Regime Shift: A regime shift (or “flip”) is said to occur when a critical threshold has been crossed and a system shifts into an alternate configuration controlled by different feedbacks.

Resilience: the capacity of a system to absorb disturbance and reorganize while undergoing change so as to still retain essentially the same function, structure, identity and feedbacks (Walker et al. 2004).

Scale: The spatial, temporal, quantitative, or analytical dimensions used to measure and study any phenomenon; levels are the units of analysis that are located at different positions on a scale (Cash et al. 2006).

Self-Organization: In adaptive co-management, self-organization involves the emergence of formal and informal networks, working in a collaborative and creative process, often drawing on a range of knowledge sources and ideas (Armitage et al. 2009).

Social Capital: The social norms, networks of reciprocity and exchange, and relationships of trust that enable people to act collectively (Armitage et al. 2009).

Social-Ecological Systems: integrated complex systems that include social (human) and ecological (biophysical) subsystems in a two-way feedback relationship (Berkes 2011).
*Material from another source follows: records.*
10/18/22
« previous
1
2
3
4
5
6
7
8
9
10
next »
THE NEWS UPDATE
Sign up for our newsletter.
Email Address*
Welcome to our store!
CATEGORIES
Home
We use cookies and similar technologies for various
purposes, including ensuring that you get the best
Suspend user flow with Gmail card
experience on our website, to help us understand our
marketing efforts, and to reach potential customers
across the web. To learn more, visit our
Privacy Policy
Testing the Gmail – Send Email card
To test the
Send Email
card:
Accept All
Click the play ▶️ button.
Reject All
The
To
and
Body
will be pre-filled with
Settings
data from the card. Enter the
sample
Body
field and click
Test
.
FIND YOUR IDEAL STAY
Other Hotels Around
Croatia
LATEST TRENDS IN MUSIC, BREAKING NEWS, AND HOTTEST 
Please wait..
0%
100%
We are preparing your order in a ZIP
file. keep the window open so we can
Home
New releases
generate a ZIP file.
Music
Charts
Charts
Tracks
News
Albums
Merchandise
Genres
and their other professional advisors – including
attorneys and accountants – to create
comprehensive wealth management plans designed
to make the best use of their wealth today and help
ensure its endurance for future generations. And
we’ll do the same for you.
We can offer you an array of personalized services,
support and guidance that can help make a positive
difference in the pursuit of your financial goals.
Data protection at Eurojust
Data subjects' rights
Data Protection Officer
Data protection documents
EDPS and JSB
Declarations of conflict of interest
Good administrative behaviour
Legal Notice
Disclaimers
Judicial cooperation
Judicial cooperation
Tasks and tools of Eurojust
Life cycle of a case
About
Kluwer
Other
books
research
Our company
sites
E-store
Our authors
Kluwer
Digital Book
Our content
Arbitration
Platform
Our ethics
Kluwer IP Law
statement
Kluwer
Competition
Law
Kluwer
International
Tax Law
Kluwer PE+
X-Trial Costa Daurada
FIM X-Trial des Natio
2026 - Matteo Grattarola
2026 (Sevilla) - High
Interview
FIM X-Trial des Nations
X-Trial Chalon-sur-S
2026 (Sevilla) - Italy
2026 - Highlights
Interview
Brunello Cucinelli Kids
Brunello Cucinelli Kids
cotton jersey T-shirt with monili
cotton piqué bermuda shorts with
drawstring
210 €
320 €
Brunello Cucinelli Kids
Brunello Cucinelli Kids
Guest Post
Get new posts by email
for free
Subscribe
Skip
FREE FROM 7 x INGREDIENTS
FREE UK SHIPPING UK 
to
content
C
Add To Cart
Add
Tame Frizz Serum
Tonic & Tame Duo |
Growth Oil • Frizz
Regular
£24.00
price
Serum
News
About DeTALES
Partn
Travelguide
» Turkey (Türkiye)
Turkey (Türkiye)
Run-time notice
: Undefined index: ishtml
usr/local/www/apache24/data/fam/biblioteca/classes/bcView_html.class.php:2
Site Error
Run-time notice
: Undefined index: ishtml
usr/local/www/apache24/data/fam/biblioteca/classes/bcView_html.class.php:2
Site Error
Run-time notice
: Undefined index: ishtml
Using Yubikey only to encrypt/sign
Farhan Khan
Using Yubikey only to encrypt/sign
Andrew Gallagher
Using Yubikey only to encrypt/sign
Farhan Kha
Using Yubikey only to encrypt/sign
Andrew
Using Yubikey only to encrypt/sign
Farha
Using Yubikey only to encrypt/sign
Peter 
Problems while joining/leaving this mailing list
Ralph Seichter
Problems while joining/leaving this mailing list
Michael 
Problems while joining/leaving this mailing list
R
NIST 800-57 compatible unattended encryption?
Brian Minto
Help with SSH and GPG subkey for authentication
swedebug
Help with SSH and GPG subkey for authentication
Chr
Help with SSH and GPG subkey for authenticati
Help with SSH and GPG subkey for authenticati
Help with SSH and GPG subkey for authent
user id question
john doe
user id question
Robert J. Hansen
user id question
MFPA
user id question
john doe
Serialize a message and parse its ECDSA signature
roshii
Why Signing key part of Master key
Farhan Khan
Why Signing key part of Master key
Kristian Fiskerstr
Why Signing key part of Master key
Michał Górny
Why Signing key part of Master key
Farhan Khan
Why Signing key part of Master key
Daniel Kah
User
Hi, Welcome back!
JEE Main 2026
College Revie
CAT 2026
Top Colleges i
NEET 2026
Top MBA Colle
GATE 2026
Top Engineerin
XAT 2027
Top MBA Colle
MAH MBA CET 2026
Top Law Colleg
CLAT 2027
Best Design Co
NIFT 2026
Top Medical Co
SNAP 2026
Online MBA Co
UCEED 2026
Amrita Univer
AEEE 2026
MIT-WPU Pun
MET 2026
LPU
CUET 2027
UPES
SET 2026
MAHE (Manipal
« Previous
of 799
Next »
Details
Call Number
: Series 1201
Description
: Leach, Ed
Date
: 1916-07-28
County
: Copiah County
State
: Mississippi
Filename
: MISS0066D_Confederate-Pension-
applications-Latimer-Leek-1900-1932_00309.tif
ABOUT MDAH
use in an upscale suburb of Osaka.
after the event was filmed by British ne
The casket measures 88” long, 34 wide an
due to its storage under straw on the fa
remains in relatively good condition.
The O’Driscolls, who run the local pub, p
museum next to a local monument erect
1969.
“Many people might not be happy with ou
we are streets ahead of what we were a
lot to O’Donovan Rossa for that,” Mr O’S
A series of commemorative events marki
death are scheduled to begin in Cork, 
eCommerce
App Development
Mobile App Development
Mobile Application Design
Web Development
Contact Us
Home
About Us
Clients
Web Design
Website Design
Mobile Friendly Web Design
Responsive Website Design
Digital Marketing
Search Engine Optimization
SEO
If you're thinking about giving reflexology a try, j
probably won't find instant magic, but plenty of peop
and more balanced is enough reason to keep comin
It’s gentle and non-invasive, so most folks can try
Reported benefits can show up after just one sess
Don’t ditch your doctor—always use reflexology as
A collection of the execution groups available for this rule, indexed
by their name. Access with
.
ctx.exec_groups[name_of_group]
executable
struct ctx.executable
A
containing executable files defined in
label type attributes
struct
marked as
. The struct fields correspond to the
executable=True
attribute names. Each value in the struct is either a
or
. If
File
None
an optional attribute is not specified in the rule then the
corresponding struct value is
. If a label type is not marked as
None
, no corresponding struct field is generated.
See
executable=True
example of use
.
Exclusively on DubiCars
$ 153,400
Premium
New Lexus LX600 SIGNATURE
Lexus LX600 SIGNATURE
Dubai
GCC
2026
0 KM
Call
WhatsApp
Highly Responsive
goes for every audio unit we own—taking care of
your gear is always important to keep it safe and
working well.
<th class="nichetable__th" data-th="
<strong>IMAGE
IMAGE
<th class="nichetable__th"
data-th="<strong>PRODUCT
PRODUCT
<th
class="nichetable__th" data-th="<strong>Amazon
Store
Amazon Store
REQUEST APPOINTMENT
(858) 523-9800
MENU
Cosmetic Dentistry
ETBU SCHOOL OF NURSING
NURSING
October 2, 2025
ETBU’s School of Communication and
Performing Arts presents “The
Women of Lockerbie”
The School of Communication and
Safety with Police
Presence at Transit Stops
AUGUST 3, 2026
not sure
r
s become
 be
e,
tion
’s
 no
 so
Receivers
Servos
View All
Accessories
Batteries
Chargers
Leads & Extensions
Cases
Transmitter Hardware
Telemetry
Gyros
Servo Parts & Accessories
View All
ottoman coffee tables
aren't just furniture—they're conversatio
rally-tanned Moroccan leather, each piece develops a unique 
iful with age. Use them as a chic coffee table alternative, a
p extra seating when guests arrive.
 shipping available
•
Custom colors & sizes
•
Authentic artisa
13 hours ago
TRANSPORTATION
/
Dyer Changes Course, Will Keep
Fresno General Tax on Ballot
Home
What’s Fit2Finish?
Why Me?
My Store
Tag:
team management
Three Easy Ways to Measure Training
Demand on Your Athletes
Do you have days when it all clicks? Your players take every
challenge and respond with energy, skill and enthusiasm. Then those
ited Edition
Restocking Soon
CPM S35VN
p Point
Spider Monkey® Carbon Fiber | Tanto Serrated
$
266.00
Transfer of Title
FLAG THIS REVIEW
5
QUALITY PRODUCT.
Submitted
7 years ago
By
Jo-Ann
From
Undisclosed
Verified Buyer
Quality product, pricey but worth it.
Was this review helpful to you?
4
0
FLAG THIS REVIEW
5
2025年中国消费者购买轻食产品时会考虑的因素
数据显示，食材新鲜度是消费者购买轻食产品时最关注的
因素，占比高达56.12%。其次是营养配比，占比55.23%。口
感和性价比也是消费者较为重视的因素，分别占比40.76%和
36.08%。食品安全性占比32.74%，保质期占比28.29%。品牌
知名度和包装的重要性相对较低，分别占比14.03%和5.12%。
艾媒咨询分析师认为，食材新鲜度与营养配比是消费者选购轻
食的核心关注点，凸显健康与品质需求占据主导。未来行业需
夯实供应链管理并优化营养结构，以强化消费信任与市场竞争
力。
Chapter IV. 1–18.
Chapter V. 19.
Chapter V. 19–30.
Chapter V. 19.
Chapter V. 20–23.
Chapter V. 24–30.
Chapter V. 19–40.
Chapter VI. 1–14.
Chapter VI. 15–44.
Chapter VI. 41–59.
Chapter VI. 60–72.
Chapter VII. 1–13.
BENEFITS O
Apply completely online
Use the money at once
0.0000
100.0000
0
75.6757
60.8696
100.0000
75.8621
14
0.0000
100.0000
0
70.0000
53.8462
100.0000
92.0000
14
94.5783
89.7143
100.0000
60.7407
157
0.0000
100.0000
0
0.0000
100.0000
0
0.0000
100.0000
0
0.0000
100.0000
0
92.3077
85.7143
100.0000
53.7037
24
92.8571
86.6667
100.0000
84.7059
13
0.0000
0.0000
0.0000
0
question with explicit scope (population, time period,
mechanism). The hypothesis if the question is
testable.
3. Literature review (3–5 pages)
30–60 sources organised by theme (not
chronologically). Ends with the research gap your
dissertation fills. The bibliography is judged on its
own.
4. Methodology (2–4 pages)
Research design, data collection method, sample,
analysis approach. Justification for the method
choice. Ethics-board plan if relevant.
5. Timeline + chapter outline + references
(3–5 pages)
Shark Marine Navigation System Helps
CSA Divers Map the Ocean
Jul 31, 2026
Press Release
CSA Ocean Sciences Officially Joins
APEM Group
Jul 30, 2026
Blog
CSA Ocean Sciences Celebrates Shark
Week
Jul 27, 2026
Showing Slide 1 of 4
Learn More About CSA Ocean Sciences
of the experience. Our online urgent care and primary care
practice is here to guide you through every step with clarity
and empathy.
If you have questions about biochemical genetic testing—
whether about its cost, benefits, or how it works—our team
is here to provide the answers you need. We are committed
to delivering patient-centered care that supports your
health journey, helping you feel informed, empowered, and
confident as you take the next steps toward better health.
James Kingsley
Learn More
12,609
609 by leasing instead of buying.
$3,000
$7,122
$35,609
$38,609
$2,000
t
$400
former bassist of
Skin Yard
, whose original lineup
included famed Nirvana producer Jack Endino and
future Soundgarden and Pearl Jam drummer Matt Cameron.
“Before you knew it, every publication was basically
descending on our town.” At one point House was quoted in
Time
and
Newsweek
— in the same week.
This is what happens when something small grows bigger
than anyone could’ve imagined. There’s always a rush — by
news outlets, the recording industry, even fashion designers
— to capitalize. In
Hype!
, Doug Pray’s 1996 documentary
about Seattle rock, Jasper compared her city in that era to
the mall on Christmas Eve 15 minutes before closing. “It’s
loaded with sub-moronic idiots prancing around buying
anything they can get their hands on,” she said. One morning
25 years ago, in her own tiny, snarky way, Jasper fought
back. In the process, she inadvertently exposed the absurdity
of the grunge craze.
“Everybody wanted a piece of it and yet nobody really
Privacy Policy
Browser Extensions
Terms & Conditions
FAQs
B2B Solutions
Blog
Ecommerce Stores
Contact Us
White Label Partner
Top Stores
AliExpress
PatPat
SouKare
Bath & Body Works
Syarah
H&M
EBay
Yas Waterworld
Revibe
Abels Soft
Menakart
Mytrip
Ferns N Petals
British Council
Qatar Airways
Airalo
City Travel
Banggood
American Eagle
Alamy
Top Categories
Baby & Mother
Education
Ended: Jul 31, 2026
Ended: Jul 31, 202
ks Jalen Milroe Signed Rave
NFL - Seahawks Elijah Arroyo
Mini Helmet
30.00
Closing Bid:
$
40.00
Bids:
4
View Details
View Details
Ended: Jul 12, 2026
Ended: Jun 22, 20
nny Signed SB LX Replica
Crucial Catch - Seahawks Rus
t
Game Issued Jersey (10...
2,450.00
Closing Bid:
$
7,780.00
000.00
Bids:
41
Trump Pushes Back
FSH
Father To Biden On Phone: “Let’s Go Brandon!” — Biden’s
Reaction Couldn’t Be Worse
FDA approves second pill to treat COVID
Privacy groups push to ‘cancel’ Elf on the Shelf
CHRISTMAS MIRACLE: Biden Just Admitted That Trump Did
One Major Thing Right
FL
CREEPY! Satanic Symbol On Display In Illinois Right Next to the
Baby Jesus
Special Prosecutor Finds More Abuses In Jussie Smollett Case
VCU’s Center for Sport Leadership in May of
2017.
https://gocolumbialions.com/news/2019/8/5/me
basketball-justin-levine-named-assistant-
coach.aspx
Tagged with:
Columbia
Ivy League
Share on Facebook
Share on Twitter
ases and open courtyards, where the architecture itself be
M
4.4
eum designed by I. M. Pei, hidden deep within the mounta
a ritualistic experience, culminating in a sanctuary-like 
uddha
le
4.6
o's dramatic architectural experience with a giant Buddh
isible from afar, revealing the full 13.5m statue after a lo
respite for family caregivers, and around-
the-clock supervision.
Social Learning: The collaborative or mutual development and sharing of knowledge by multiple stakeholders through learning-by-doing. Learning may involve the identification of strategies or actions (e.g., harvesting techniques) to resolve specific problems and improve outcomes (e.g., improved incomes, higher yields). Alternatively, learning may involve fundamental changes in underlying values or worldviews, sometimes referred to as transformative learning.

Stewardship (ecosystem stewardship): A strategy to respond to and shape social-ecological systems under conditions of uncertainty and change, to sustain the supply and opportunities for use of ecosystem services to support human well-being (Chapin et al. 2010).

Surprise: Unexpected findings about the natural environment or social-ecological system that do not conform to formal hypotheses or working conceptions of what is deemed likely (Lindenmayer et al. 2010).

Threshold: An abrupt breaking point between alternate states of a system, where a small change in the controlling variable produces a large change in the characteristic structure, function and feedbacks of the system (Arctic Council 2013).

Tipping Point: A kind of threshold characterized by bifurcation in a system (Arctic Council 2013).

Wicked Problems: Problems that have no definitive formulation, no stopping rule, and no test for a solution.